::: ФРАГМЕНТ ТЕКСТА :::

Голова отказывалась воспринимать ужасающий грохот выстрелов, наводчики давно перестали слышать команды и, показывая на уши, мотали головой, отдельные солдаты стали оседать на снег от усталости – подносить двадцатидвухкилограммовые снаряды было нелегко. Артиллерийское наступление продолжалось уже много часов подряд.
Комиссар, неотлучно находившийся на батарее, приказал организовать кормление людей, и на позиции тут же стали доставлять котелки с супом. Отдавая команды, стоя позади орудий, я смотрел, как наводчик ближайшего орудия, прильнув к панораме, правой рукой вращал маховик прицельного приспособления, а в левой держал котелок: дернув за шнур, он пытался, пока накатывает ствол после выстрела, отхлебнуть глоток супа. Это ему редко удавалось, темп стрельбы был большой. Я подошел к наводчику и подменил его. К наводчикам в артиллерии отношение особое, как к первой скрипке в оркестре.
Машины со снарядами одна за другой подъезжали прямо к орудиям. После разгрузки, в которой принимали участие все, кто только мог, включая командиров, шоферы стремительно бросались в кабины и, оглушительно газуя, уносились на станцию. Водителей охватил азарт боя, они понимали, что сейчас от них зависит многое.

:::

ПОСТАВЛЕННАЯ ЗАДАЧА A
Пожалуйста, перепишите строки с отслеживаемыми точками ниже в виде таблицы Markdown со столбцами «Номер» и «Строка». Начните с первой строки и закончите строкой, содержащей «10: (942, 783)», пустые строки пропустите.
ПОСТАВЛЕННАЯ ЗАДАЧА B
Допишите продолжение отрывка об артиллерийском наступлении, начав сразу после его последнего предложения.

::: ИСХОДНЫЕ МАТЕРИАЛЫ :::

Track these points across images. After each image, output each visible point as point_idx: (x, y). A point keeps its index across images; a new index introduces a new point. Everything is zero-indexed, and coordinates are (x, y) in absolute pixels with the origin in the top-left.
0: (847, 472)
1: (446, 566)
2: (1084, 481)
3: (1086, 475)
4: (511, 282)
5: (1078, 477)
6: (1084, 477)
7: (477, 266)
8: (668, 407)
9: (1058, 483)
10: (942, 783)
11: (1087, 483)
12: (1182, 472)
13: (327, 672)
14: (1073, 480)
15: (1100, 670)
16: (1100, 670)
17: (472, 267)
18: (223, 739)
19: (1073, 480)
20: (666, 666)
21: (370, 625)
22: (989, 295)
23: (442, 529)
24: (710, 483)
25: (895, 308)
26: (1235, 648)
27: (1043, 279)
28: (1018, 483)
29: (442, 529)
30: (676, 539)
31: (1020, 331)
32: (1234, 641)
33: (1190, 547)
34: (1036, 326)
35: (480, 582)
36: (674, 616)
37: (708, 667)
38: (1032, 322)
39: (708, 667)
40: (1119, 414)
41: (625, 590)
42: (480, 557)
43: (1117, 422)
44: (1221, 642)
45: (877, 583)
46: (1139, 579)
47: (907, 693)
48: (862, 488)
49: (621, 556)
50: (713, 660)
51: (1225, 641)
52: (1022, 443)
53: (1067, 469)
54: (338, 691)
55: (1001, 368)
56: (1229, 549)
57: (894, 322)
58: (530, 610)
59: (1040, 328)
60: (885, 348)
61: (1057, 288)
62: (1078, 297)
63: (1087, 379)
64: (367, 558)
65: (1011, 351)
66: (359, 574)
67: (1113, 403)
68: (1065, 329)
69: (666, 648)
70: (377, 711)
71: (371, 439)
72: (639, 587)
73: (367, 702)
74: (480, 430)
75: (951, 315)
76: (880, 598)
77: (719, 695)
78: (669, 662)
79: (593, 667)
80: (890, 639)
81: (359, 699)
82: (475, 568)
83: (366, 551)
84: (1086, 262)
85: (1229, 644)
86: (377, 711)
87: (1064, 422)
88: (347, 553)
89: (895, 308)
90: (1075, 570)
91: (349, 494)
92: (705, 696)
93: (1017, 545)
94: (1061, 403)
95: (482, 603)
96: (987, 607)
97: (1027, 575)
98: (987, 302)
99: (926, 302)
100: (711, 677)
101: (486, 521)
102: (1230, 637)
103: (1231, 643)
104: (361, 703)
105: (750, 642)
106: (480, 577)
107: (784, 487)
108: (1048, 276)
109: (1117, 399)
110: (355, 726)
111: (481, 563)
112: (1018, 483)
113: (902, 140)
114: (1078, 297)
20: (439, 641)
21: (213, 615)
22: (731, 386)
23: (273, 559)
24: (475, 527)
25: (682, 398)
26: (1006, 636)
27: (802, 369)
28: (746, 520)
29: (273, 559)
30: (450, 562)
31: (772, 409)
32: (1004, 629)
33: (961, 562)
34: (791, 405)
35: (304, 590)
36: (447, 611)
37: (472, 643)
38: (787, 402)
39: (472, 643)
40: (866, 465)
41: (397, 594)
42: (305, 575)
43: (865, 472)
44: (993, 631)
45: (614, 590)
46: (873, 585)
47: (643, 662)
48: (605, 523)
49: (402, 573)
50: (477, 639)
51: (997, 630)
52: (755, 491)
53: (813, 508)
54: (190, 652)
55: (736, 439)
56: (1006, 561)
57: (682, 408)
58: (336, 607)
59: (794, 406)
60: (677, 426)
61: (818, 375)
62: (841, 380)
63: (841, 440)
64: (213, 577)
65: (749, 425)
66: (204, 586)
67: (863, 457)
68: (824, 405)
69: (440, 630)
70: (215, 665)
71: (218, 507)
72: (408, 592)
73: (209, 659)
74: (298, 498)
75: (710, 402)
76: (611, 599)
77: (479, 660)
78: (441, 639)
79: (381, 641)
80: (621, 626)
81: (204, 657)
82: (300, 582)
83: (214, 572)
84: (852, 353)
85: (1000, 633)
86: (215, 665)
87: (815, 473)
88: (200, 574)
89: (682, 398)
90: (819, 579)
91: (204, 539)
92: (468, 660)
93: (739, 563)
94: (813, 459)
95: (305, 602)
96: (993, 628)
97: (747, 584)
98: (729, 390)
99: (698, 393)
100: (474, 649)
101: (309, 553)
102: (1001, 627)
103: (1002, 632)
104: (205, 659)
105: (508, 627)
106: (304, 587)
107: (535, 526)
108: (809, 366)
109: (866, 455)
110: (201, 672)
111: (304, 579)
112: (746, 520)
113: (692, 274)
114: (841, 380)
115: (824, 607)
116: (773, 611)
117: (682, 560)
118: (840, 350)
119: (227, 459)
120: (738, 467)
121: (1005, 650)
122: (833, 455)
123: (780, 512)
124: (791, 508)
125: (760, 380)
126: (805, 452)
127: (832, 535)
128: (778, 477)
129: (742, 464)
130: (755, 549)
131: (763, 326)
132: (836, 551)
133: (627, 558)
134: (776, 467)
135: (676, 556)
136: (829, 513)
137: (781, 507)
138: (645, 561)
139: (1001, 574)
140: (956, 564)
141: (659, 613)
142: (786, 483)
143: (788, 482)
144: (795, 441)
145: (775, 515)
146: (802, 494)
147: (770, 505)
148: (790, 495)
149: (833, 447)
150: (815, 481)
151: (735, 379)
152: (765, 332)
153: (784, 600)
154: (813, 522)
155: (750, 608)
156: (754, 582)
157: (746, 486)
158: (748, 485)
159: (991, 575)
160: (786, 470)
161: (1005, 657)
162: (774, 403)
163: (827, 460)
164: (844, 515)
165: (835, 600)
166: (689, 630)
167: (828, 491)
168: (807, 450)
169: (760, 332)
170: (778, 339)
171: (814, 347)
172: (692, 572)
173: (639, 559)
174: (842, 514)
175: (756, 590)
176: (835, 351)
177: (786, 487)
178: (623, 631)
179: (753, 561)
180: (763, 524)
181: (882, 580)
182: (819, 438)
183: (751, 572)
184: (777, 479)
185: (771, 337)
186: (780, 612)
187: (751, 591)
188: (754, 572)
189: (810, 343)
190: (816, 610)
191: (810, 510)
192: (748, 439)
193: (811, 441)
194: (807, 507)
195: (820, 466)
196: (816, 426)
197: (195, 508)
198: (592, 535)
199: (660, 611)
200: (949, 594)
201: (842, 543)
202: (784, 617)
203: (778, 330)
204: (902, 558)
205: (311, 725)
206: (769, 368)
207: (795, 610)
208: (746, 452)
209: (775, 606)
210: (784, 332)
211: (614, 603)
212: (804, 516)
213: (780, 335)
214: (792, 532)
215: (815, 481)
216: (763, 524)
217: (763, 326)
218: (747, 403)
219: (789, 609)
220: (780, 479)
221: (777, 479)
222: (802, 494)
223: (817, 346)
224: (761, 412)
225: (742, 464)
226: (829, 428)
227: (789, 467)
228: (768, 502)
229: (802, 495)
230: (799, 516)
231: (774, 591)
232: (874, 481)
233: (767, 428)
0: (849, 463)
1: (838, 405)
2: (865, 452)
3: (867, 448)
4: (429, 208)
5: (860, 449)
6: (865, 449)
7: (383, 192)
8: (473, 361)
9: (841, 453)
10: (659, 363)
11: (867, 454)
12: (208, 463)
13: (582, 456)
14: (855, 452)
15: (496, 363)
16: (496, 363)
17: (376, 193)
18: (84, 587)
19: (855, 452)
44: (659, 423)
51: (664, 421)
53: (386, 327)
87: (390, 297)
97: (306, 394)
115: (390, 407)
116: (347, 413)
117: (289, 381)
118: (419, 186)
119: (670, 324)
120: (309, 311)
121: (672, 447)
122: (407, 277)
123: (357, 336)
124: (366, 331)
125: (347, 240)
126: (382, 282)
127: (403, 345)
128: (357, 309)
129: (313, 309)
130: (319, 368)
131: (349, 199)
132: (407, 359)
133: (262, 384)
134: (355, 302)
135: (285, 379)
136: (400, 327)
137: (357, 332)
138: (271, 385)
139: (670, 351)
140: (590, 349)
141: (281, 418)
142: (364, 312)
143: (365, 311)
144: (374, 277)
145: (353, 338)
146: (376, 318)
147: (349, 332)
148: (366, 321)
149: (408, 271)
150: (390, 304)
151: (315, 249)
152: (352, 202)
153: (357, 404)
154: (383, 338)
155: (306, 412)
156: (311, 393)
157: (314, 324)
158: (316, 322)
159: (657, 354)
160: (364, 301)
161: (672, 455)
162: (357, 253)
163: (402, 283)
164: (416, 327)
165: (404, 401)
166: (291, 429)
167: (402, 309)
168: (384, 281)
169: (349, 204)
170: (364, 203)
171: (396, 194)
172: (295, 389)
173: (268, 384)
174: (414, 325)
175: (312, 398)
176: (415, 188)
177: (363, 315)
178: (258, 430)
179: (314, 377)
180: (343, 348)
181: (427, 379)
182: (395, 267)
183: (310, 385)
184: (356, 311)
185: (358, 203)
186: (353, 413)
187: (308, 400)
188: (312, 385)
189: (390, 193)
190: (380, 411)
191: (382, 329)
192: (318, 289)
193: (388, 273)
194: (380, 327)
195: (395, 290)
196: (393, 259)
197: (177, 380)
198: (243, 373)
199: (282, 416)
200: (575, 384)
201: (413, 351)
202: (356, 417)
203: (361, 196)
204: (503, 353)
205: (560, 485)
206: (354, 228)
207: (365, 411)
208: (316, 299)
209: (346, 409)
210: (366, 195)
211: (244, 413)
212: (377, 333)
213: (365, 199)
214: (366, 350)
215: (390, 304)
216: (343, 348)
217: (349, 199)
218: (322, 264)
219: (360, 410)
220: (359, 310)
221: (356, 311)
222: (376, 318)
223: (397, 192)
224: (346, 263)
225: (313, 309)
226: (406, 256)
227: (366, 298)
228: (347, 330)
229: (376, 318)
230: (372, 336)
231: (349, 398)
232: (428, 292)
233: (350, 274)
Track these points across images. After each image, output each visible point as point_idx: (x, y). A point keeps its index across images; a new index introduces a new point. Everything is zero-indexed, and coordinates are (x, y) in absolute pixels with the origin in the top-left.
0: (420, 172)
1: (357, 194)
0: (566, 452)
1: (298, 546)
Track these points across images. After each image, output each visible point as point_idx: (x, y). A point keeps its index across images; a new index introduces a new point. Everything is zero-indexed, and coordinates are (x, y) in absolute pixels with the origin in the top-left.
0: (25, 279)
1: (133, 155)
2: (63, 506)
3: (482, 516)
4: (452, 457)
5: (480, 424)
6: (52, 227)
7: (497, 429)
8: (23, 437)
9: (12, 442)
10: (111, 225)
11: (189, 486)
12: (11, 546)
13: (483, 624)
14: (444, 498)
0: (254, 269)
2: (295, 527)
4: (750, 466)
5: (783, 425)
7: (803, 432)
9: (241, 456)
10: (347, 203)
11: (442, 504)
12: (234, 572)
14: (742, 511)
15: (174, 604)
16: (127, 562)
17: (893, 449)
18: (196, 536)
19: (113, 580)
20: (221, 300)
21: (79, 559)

:::

ПИСЬМЕННЫЙ ОТВЕТ A
| Номер | Строка |
|---|---|
| 1 | Track these points across images. After each image, output each visible point as point_idx: (x, y). A point keeps its index across images; a new index introduces a new point. Everything is zero-indexed, and coordinates are (x, y) in absolute pixels with the origin in the top-left. |
| 2 | 0: (847, 472) |
| 3 | 1: (446, 566) |
| 4 | 2: (1084, 481) |
| 5 | 3: (1086, 475) |
| 6 | 4: (511, 282) |
| 7 | 5: (1078, 477) |
| 8 | 6: (1084, 477) |
| 9 | 7: (477, 266) |
| 10 | 8: (668, 407) |
| 11 | 9: (1058, 483) |
| 12 | 10: (942, 783) |

ПИСЬМЕННЫЙ ОТВЕТ B
Только к вечеру последовала команда: «Стой!» Я во время боя даже перестал записывать количество израсходованных снарядов. Подсчитали потом пустые гильзы зарядов. Примерно по 400 снарядов на орудие выпустила в этот день наша гаубичная батарея. В пушечных батареях, с большей скорострельностью орудий, расход снарядов был значительно больше. Огонь такой интенсивности нашему полку долго потом не приходилось вести. Этот сокрушающий огонь по вражеским позициям причинил ему немалый урон. Такая огневая мощь радовала, окрыляла, убеждала, что дни хозяйничанья гитлеровцев в Тихвине сочтены.
После короткого перерыва еще раз сделали силами артполка огневой налет по позициям противника в городе, который длился недолго. Теперь уже отстрелялись, отметил я про себя, пехота пошла на штурм города. Конечно, нам никто с передовой не объявлял об этом. С наблюдательного пункта передаются только команды на ведение огня: прицел такой-то, снарядов столько-то… Линия связи между НП и орудиями прокладывается не для выражения эмоций, она должна быть всегда чистой, но что после чего следует – всегда можно понять, как в шахматной игре у хороших игроков.
65-я дивизия при штурме была перенацелена на южную окраину города и повела наступление на железнодорожный вокзал. Все батареи артполка быстро снялись со своих позиций и двинулись в боевые порядки пехотных полков поддерживать своим огнем наступающие части. Лошади по брюхо в снегу с трудом тащили тяжелые гаубицы по открытому полю вокруг города, и поэтому мы вскоре отстали от пехоты, которая при поддержке пушечных батарей уже, наверное, где-нибудь ворвалась в город.
Ожидая перед собой сопротивление противника, мы метров за триста до вокзала сняли орудия с передков и отправили упряжки подальше назад, а сами, с неимоверными усилиями налегая на спицы колес, стали метр за метром продвигаться вперед, готовые в любую минуту повести огонь прямой наводкой. Но звуков боя пехоты в районе вокзала не было слышно.
– Пехота, наверное, прошла в стороне от вокзала, – послышался голос.
– Затаились, – высказал кто-то предположение.
– Подпускают ближе, сейчас ударят.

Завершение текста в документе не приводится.